François-Xavier Huard, président-directeur général de la FNIL

franceinfo

Le luxe, très concerné mais pas si inquiet

Parfums, produits pour la toilette, produits de maroquinerie... La France a exporté pour 4,5 milliards d'euros de biens liés au luxe aux États-Unis en 2024. Pour autant, tous les biens de luxe français, particulièrement prisés aux Etats-Unis, ne sont pas nécessairement des exportations. Parmi les fleurons français, le géant LVMH possède des sites de production aux États-Unis, où il y réalise un quart de son chiffre d'affaires.

La clientèle du luxe, souvent aisée, est par ailleurs moins sensible au prix, et donc à une éventuelle hausse des droits de douane. "La maison a presque 190 ans, on en a connu des droits de douane...", relativisait mi-février le gérant du groupe de luxe Hermès, Axel Dumas qui prévient : "Si les droits de douane augmentent, on va augmenter nos prix pour compenser."

La pharmacie, exemptée d'une surtaxe

Les produits pharmaceutiques contribuent également grandement aux exportations françaises vers les États-Unis : 3,6 milliards d'euros en 2024. La Maison Blanche a cependant fait savoir dans la soirée de mercredi que certaines catégories n'étaient pas concernées par les nouveaux de droits de douane. Une longue liste a été publiée qui exclue médicaments, vitamines, hormones, et autres produits pharmaceutiques et biologiques comme les vaccins, les antisérums, et les préparations pour la médecine humaine et vétérinaire.
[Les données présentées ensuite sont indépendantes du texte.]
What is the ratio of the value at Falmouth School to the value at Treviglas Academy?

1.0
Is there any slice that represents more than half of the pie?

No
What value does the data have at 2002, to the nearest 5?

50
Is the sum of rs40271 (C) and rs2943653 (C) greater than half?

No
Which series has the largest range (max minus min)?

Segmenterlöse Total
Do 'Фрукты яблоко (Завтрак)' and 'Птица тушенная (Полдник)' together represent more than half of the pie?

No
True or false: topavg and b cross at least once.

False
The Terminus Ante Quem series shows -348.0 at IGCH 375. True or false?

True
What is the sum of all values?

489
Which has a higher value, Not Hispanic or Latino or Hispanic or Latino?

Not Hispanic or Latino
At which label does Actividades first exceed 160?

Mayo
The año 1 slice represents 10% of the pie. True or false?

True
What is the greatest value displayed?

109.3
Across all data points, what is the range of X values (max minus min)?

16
Pour représenter le secteur de l'industrie et de la chimie, la patronne d'Eramet, Christel Bories, ou encore Alexandre Saubot, de l'organisation professionnelle France Industrie, et Frédéric Gauchet, de France Chimie, sont tout de même conviés à la réunion autour d'Emmanuel Macron, mercredi.

D'autres éléments sont exemptés par les annonces de Donald Trump : des minéraux, divers produits chimiques, des métaux précieux comme l'or, le platine, et le palladium et des métaux de base comme le cuivre, le zinc, le nickel, et le cobalt, de même que des alliages métalliques, le pétrole brut, les produits raffinés, et dérivés pétrochimiques, des produits en bois ou en papier, ou encore des composants électroniques et semi-conducteurs.